Look, I have said it before, and I will say it again. I think the elderly and unhealthy should take the vaccine. I've been clear about that. It could save their lives. However, every time I whittle this argument down to it's core, which is that the vaccine should not be a global rollout, we end up talking about hospitalizations and deaths again. It's a vicious circle. You want to solve the vast majority of hospitalizations and deaths? Focus on getting the elderly and unhealthy vaccinated. If that doesn't happen, the deaths will be high, but until until those people die off or get natural immunity. It's how it's worked since the beginning of time.

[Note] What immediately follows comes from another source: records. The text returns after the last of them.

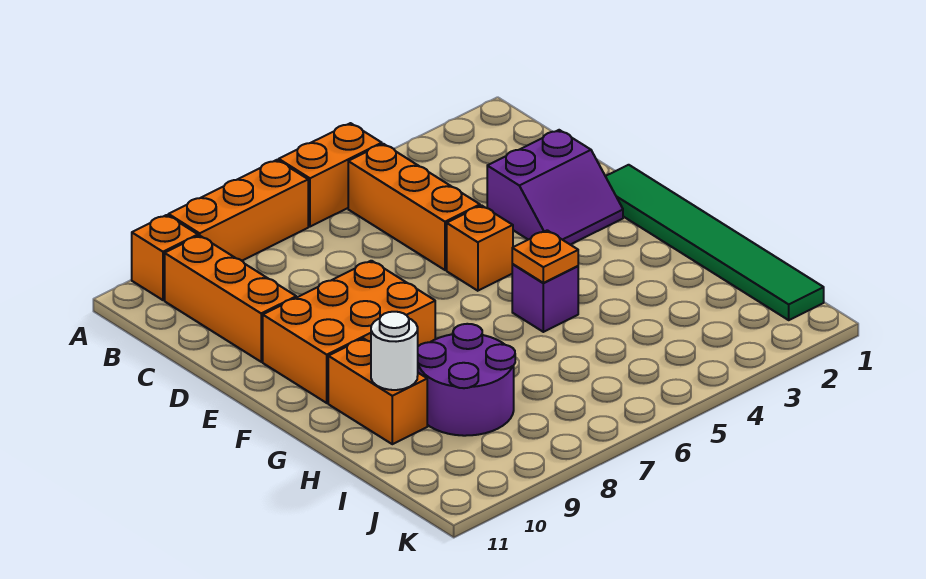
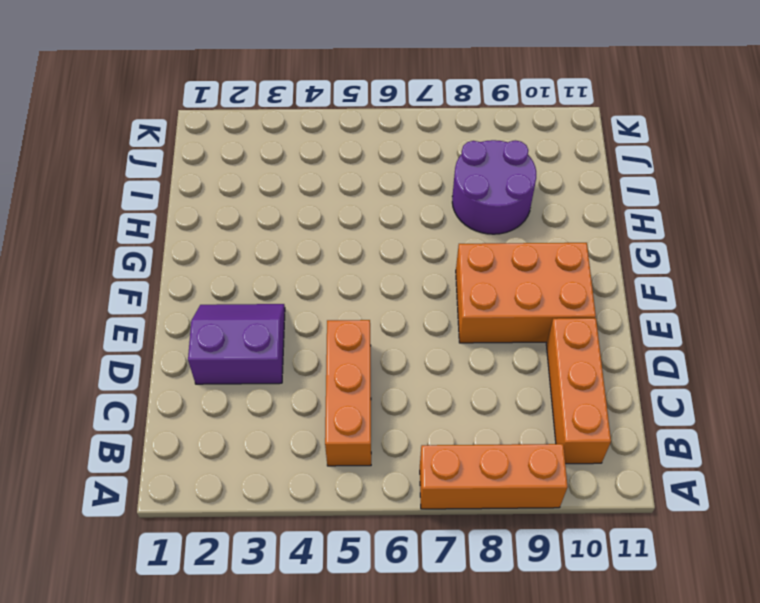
none -> orange brick A5:A6 level 1
none -> orange brick A10 level 1
none -> green tile E1:J1 level 1

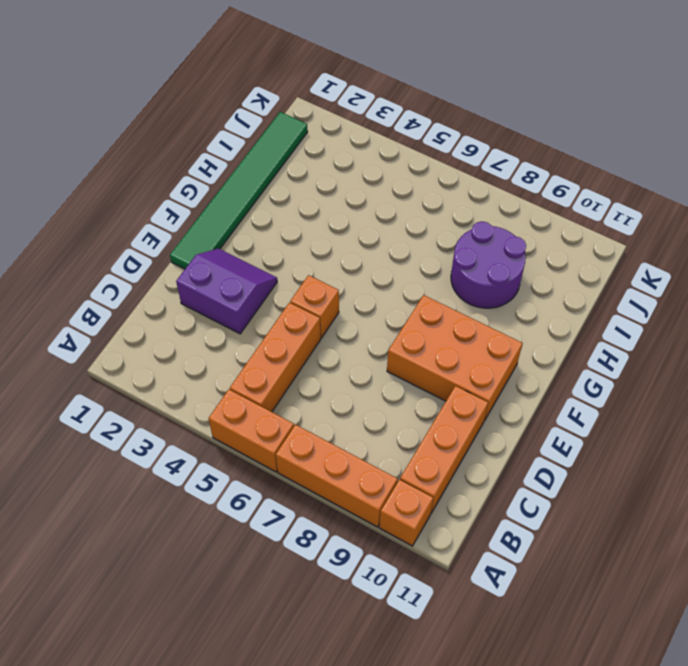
none -> purple brick G5 level 1
none -> orange brick G10:H10 level 1
none -> orange plate G5 level 2

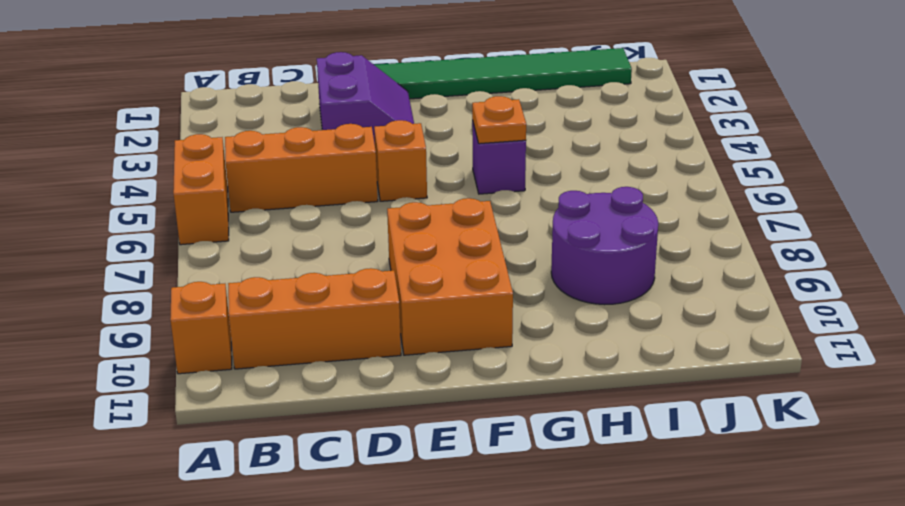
none -> orange brick A7:A9 level 1
none -> orange brick G10:H10 level 1
none -> white round brick H10 level 2

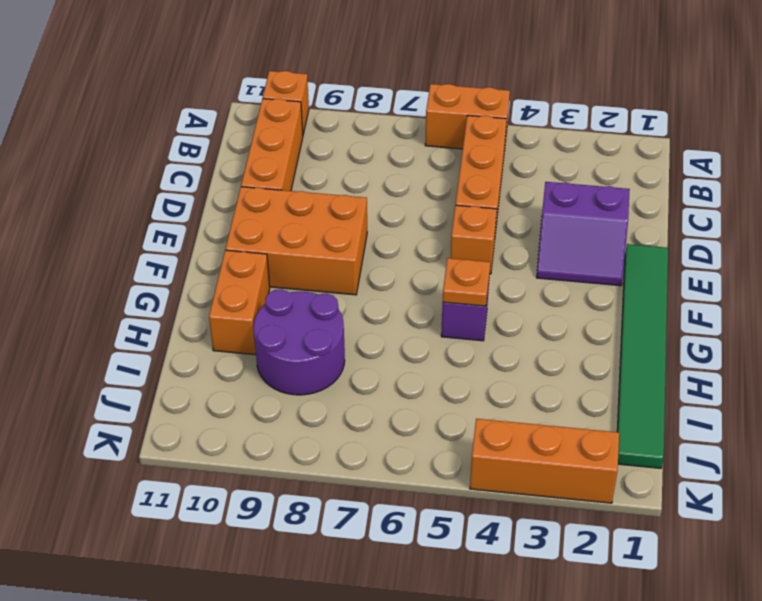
orange brick K2:K4 level 1 -> orange brick A7:A9 level 1
none -> white round brick H10 level 2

I don't know what the age is of the relatives your staff is burying, but I'm going to go out on a limb and say they were pretty old or pretty unhealthy. But, since we are going to set this precedent, I have to ask: Are you restricting sugar when an employee has to bury a relative due to diabetes? Are you mandating exercise every time a person has to bury their relatives for heart disease? Don't you care about those employees just the same? What else can you regulate to protect their health?
You wax on about watching people suffer every day, but give no thought of the suffering that might be caused by them having to choose their job or a vaccine. What about the suffering caused by having a shortage of nurses? What about the damage that is being done to the medical community for failing to implement logical policies? For example, where my wife works, you don't even have to get tested if you're vaccinated and have people in your household that are sick with Covid. What happens when the vaccinated or unvaccinated get sick and die via hospital exposure? Are they going to trust the hospitals more or less? What about the people who will inevitably lose loved ones to staff shortages? Are they going to value your take it or leave it mandate?
I have used this analogy before, but generals have to make tough calls. I fully expect the front line workers to want to save all of their patients. I expect the administration to do what's best for the most people. You're a general. I just don't think you are making the best long term decision. I think you are being emotional and reactionary. Why would you fire someone under 50 who is healthy for a .09% chance they get admitted to the hospital? Or a .001% they die? Is that really the level of micromanagement you want to get down to as a hospital administrator? Do you really think that's better than losing a fraction of your highly trained workforce?
If I could actually find the numbers, I think we'd be shocked at how little this vaccine is actually contributing to the safety of healthy people under 50. However, that's just not available for some stupid reason. Fauci says on national TV that he needs to talk with his people to see why people with natural immunity need to take the vaccine. This is MONTHS after I, the lay person, has been saying that on this message board. You don't think he's never thought of that before? The CDC is making bad policy, which means the government is making bad policy, which means the hospitals are making policy. These mandates that force people to choose are unamerican and unscientific.